[Start of Attachment]

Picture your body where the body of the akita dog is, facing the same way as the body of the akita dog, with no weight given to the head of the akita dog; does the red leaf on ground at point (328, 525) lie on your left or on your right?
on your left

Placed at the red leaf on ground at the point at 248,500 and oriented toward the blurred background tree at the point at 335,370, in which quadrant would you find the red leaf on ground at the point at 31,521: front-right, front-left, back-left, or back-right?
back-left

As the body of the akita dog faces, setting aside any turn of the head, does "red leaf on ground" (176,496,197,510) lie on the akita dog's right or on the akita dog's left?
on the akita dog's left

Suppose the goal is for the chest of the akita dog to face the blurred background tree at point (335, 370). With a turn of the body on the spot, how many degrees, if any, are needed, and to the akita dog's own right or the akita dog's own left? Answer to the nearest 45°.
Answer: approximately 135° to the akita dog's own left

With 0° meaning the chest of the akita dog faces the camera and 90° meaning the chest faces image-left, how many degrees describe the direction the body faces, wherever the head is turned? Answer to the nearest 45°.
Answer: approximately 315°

[End of Attachment]

Can you reproduce the listing above verbatim, from its first line to its last?

Picture your body where the body of the akita dog is, facing the same way as the body of the akita dog, with no weight given to the head of the akita dog; does the red leaf on ground at point (328, 525) lie on your left or on your right?
on your left

Placed at the red leaf on ground at the point at 248,500 and oriented toward the blurred background tree at the point at 335,370, in which quadrant would you find the red leaf on ground at the point at 31,521: front-right, front-left, back-left, or back-right?
back-left

As the body of the akita dog faces, setting aside any turn of the head, does "red leaf on ground" (176,496,197,510) lie on the akita dog's right or on the akita dog's left?
on the akita dog's left

Suppose the goal is for the chest of the akita dog to face the blurred background tree at point (335, 370). With a turn of the body on the spot, how many degrees, if any, are needed, and to the akita dog's own right or the akita dog's own left? Answer to the nearest 45°.
Answer: approximately 135° to the akita dog's own left

With 0° meaning the chest of the akita dog faces the camera and 90° meaning the chest faces image-left, how many degrees describe the direction the body faces, wherever the head is turned? Answer to the nearest 45°.
Answer: approximately 315°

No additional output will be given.